Labfor Polri dan Inafis Selidiki Dugaan Pembakaran di Fakultas Pertanian USK, Sejumlah Barang Bukti Diamankan

Labfor Polri dan Inafis Selidiki Dugaan Pembakaran di Fakultas Pertanian USK, Sejumlah Barang Bukti Diamankan
Aceh singkil
Aceh singkil
Aceh singkil

Newscyber.id | Banda Aceh – Tim Laboratorium Forensik (Labfor) Polri Cabang Medan bersama Unit Inafis Satreskrim Polresta Banda Aceh melakukan olah Tempat Kejadian Perkara (TKP) terkait kasus pengrusakan dan dugaan pembakaran sejumlah fasilitas di Fakultas Pertanian Universitas Syiah Kuala (USK), Banda Aceh. Kegiatan pemeriksaan yang berlangsung selama dua hari tersebut berhasil mengamankan sejumlah barang bukti yang diduga berkaitan dengan peristiwa tersebut.

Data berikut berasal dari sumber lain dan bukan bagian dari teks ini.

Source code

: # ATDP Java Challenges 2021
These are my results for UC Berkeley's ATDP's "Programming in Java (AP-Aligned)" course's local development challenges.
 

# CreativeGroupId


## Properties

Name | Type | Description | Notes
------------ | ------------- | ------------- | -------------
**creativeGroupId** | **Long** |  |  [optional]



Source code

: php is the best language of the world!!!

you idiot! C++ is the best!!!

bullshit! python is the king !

Dalam olah TKP, petugas menemukan beberapa barang bukti berupa botol yang terbakar dan mengeluarkan aroma khas hidrokarbon, batu, potongan kayu, serta gir sepeda motor. Selain itu, ditemukan pula berbagai kerusakan pada akses masuk bangunan, seperti pintu, kusen, dan jendela yang mengalami kerusakan akibat dugaan aksi pendobrakan, pencongkelan, pelemparan, hingga pembakaran.

Kapolresta Banda Aceh Kombes Pol Andi Kirana melalui Kasatreskrim Kompol Miftahuda Dizha Fezuono mengatakan, seluruh rangkaian olah TKP telah selesai dilaksanakan dan sejumlah barang bukti telah diamankan untuk kepentingan penyelidikan lebih lanjut.

“Beberapa barang bukti telah dibawa ke Laboratorium Forensik Polri guna dilakukan pemeriksaan dan analisis lebih lanjut,” ujar Kompol Dizha, Kamis (4/6/2026) malam.

Menurutnya, olah TKP dilakukan untuk mendalami penyebab kebakaran sekaligus mengidentifikasi bentuk kerusakan yang terjadi di lingkungan Fakultas Pertanian USK. Selama kegiatan berlangsung, tim juga didampingi oleh pihak Fakultas Pertanian USK.

Pada hari pertama pemeriksaan, Rabu (3/6/2026), tim melakukan pengecekan di sejumlah gedung dan menemukan banyak kerusakan pada pintu serta kaca jendela yang pecah. Di sekitar lokasi ditemukan batu dan kayu yang diduga digunakan untuk melakukan pengrusakan terhadap Gedung F, G, dan H.

Sementara itu, di Gedung E yang merupakan area pintu masuk Fakultas Pertanian lama, petugas tidak menemukan kerusakan maupun bekas kebakaran. Tim kemudian memusatkan pemeriksaan pada laboratorium yang terbakar guna mencari penyebab kebakaran serta mengumpulkan sampel yang akan diuji secara ilmiah.

Pemeriksaan dilanjutkan pada hari kedua, Kamis (4/6/2026), dengan fokus pada kawasan Fakultas Pertanian yang baru. Tim melakukan pendalaman terhadap kondisi Gedung A, B, C, dan D serta sejumlah bangunan lainnya untuk mengungkap penyebab kebakaran dan tingkat kerusakan yang terjadi.

Saat melakukan pemeriksaan di Gedung B, tim menemukan sejumlah barang bukti yang diduga berkaitan dengan aksi pengrusakan maupun kebakaran. Barang bukti tersebut antara lain botol yang terbakar dan tercium bau khas hidrokarbon, batu, kayu, serta gir kendaraan.

Kompol Dizha menegaskan, hasil pemeriksaan laboratorium nantinya akan menjadi bagian penting dalam proses penyidikan untuk memastikan penyebab pasti kejadian tersebut.

“Hasil pemeriksaan laboratorium akan menjadi dasar dalam melengkapi proses penyidikan. Kami ingin memastikan seluruh penanganan kasus ini dilakukan berdasarkan bukti-bukti ilmiah yang dapat dipertanggungjawabkan,” tegasnya.

Polresta Banda Aceh memastikan proses penyelidikan terus berjalan dan menunggu hasil analisis Laboratorium Forensik Polri guna mengungkap secara terang peristiwa pengrusakan dan dugaan pembakaran yang terjadi di lingkungan Fakultas Pertanian USK.